Zerstören Sie diese E-Mail!
Artikel erschienen in Swiss IT Magazine 2003/06
Als ich jüngst meinen E-Mail-Verkehr mit Mandanten unserer Kanzlei, mit Berufskollegen und Behördenstellen etwas analysierte, war ich erstaunt: Rund ein Viertel der Textmenge der Mails - Attachments nicht eingerechnet - entfiel auf Standard-Disclaimer aller Art. Gemeint sind die Hinweise am Ende von E-Mails, wonach zum Beispiel der Inhalt der Mail vertraulich sei, von Unbefugten nicht verwendet werden dürfe oder die Dateianhänge Computerviren enthalten könnten.
Je nach Disclaimer werden dem Empfänger einer Fehlzustellung auch regelrechte Anweisungen erteilt. Mal soll eine Mail umgehend gelöscht, mal der Absender kontaktiert werden. Ich habe auch schon Disclaimer mit der besonders cleveren Aufforderung gesehen, man möge die E-Mail doch retournieren.
Diese Disclaimer sind heutzutage bei weitem nicht nur in E-Mails von Anwälten zu finden. Ihre grosse Zahl lässt unweigerlich die Frage aufkommen, welche rechtliche Wirkung ihnen zukommt. Geben muss es sie in den Augen vieler, denn sonst wären Disclaimer nicht so verbreitet.
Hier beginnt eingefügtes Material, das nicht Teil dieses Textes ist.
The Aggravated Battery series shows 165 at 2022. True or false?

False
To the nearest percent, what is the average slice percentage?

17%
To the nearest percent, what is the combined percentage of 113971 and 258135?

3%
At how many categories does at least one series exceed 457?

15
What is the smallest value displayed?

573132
Die Realität ist allerdings ernüchternd.
Zunächst einmal sind diese Disclaimer für den Empfänger rechtlich unverbindlich. Es gibt aber zwei Ausnahmen: Vielerorts dürfen Behörden die Korrespondenz gewisser Personengruppen wie etwa Anwälten nur unter besonderen Voraussetzungen mitlesen oder verwerten; Disclaimer können in diesem Zusammenhang wichtig sein. Zum anderen können Personen die Rechtswirkung ihrer E-Mail-Disclaimer in einem Vertrag vereinbart haben, so etwa im Rahmen von Vertraulichkeitsklauseln. Das muss jedoch zum Voraus geschehen und deckt den Fehlempfänger eben gerade nicht ab. Wer eine heikle E-Mail versehentlich an eine falsche Person schickt, dem wird ein Disclaimer rechtlich kaum helfen.
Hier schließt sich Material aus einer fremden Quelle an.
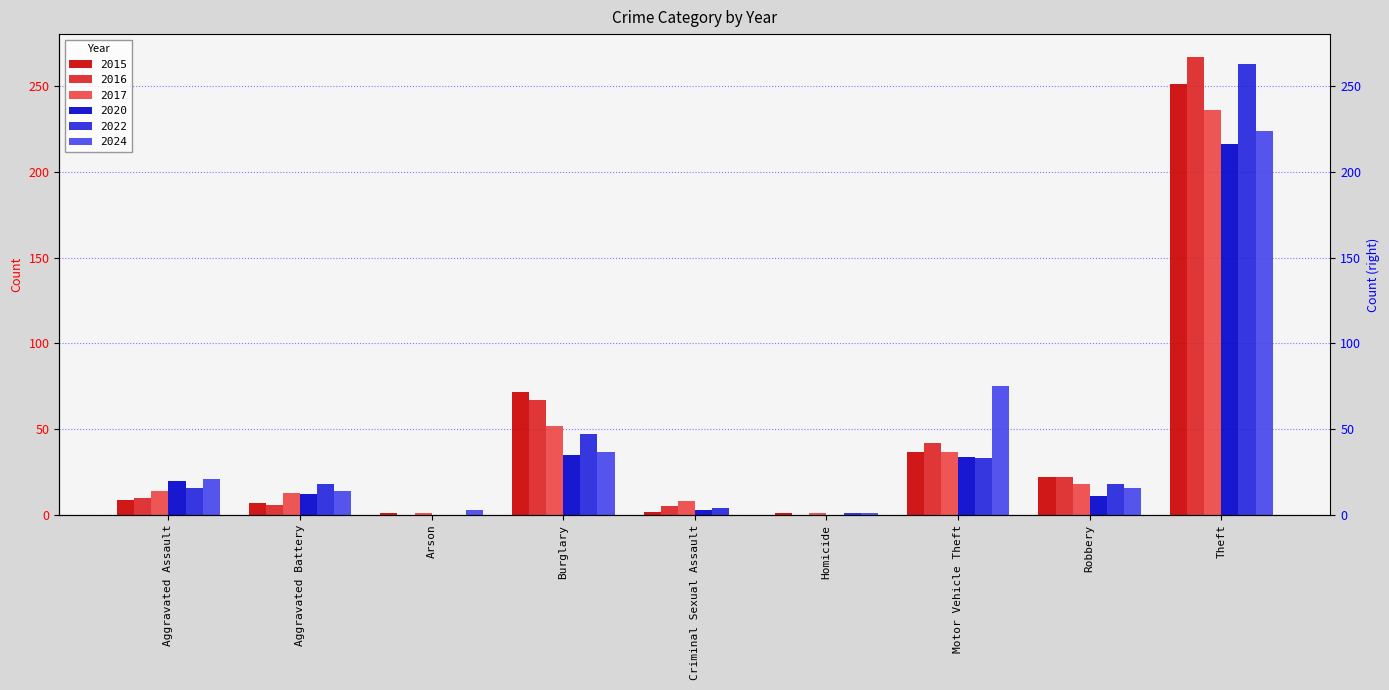

The value of 2022 at Theft is 263. True or false?

True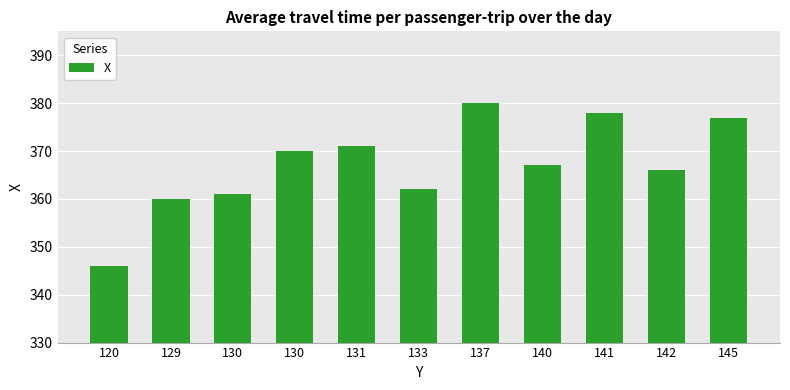

Reading left to right, list all the values displayed in this chart.

120=346	129=360	130=361	130=370	131=371	133=362	137=380	140=367	141=378	142=366	145=377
Disclaimer können durchaus relevante Angaben enthalten, so etwa Nutzungshinweise bezüglich urheberrechtlich geschützter Inhalte einer E-Mail. Oft aber werden Disclaimer derart inflationär eingesetzt, dass auch solche Wirkungen verpuffen. Eine PR-Firma zum Beispiel, die beim Versand ihrer Pressemitteilungen einen E-Mail-Disclaimer benutzt, wonach die Inhalte ihrer Mails nur für den persönlichen Gebrauch bestimmt sind, kann ihn nicht ernst meinen.
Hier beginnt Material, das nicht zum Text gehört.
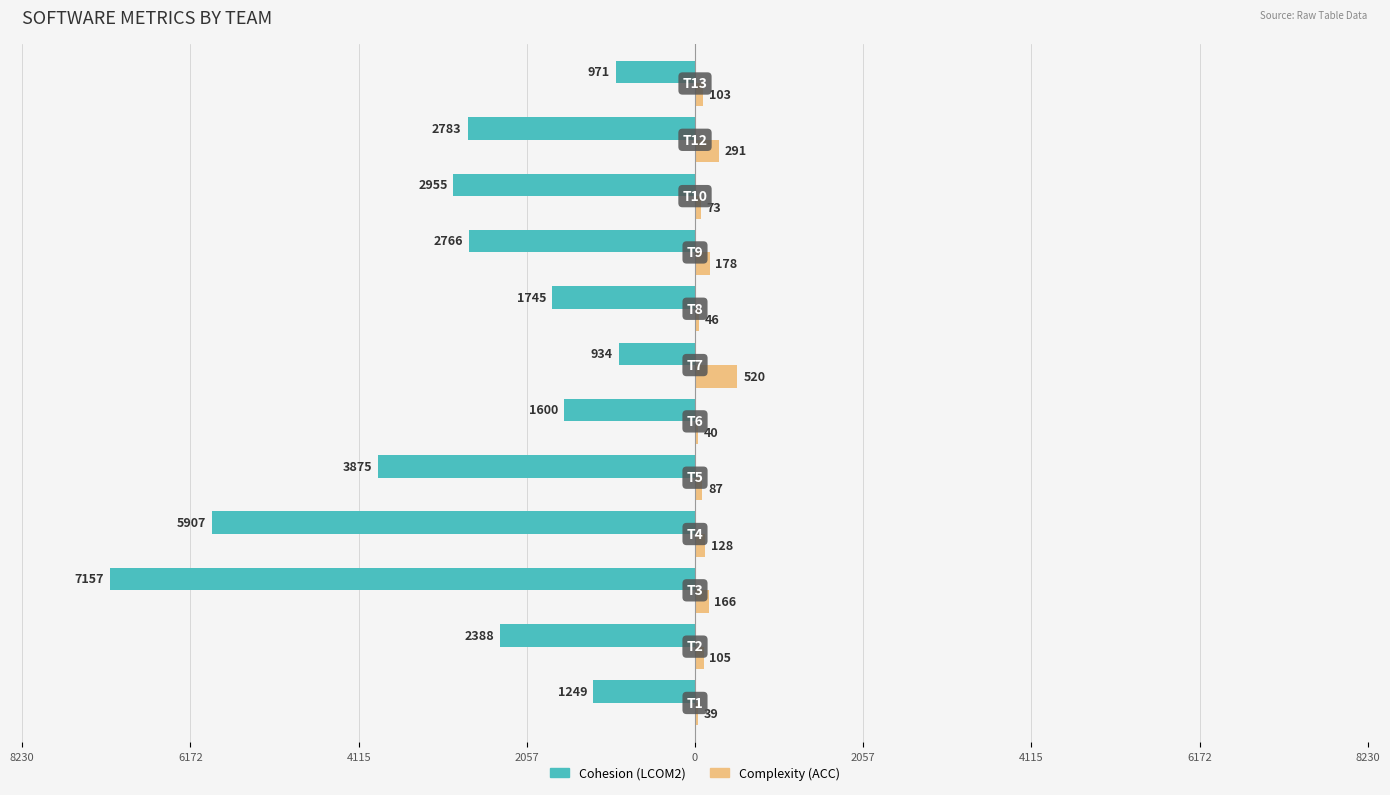

How many bars are there in each group?

2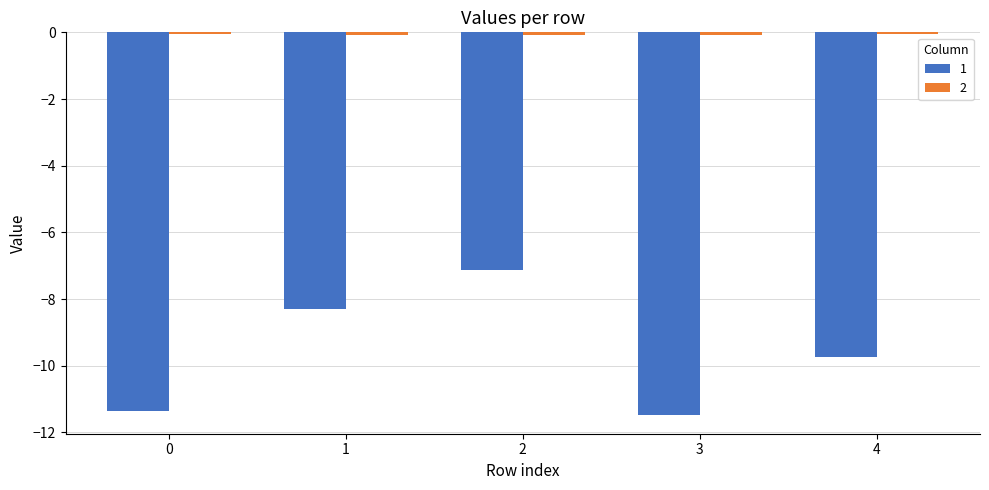

True or false: 1 has a value of -11.5 at 3.

True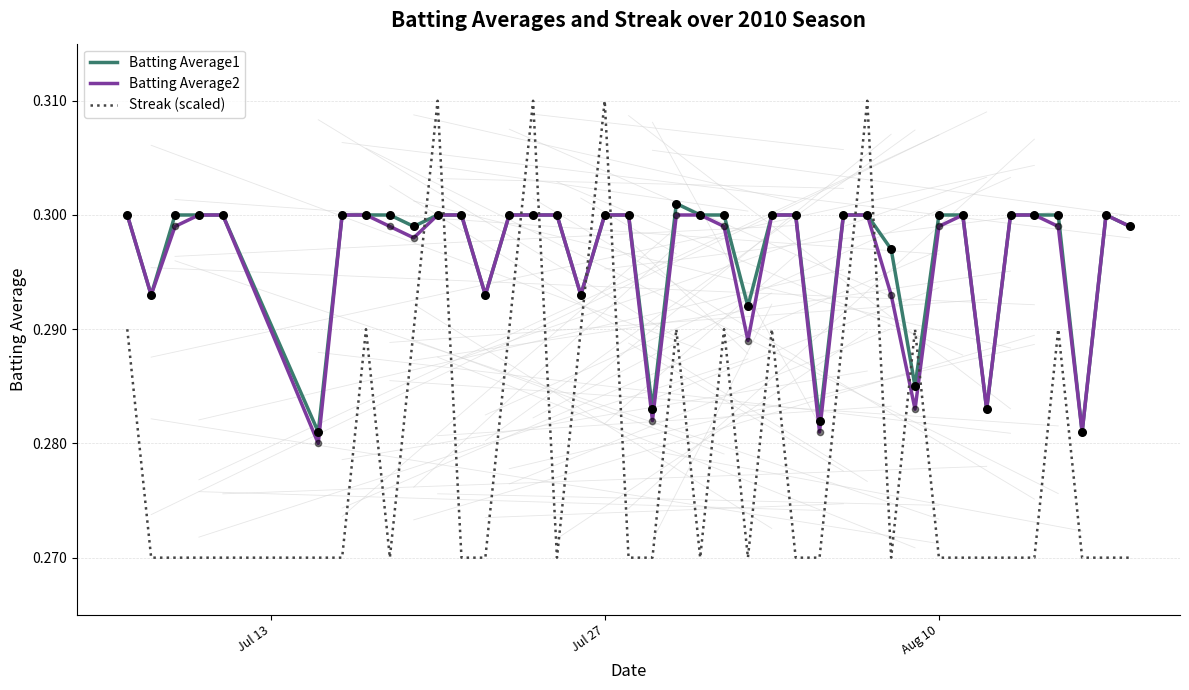

Which series has the widest spread of values?

Streak (scaled)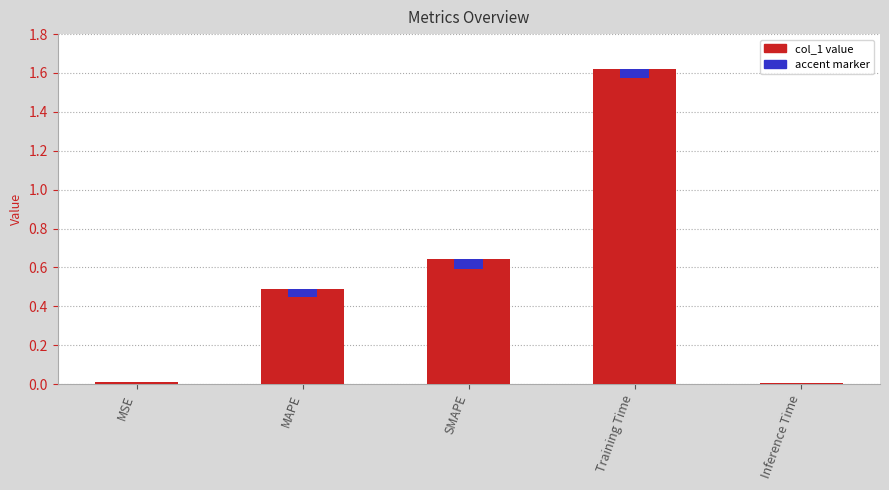

List the labels in order of value, smallest first.

Inference Time, MSE, MAPE, SMAPE, Training Time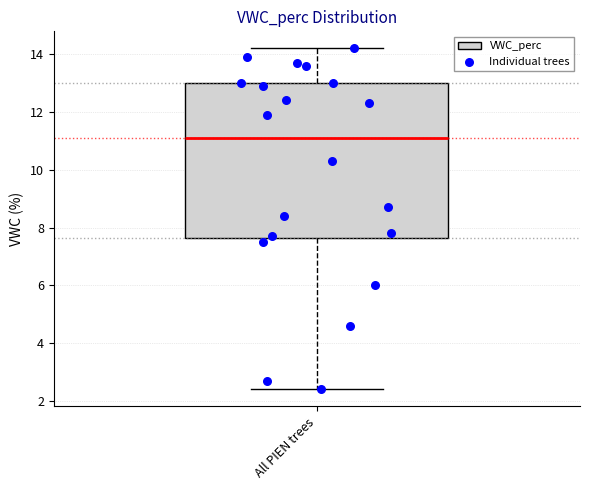

Transcribe this box plot: give where the median line is, the range the box spans, and where the two whiskers end, as read against the y-axis. The values are not printed on the chart, so give them approximately, as read against the axis.

median 11.2, box 7.6 to 13.0, whiskers 2.4 to 14.2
Rechtlich noch weitgehend ungeklärt sind Aussagen in Disclaimern, die im Hinblick auf Geschäfte abgegeben werden. So gibt es Banken, die in jeder E-Mail darauf hinweisen, dass sie keine Aufträge per E-Mail entgegennehmen. Damit wollen sie sich für den Fall absichern, dass ein Kunde der Bank etwa einen Börsenauftrag erteilt, der - weil per E-Mail erfolgt - nicht ausgeführt wird und zu einem Schaden führt. In diesem Fall wäre es freilich sinnvoller, eine gute und klare Regelung im Vertrag mit dem Kunden sicherzustellen. Eine gewisse autoritative Wirkung wird einem gut formulierten Disclaimer bei Unwissenden aber allemal zukommen. Und so werden sie nach dem Motto "Nützt's nüt, schad's nüt" wohl weiterhin unsere E-Mails zieren.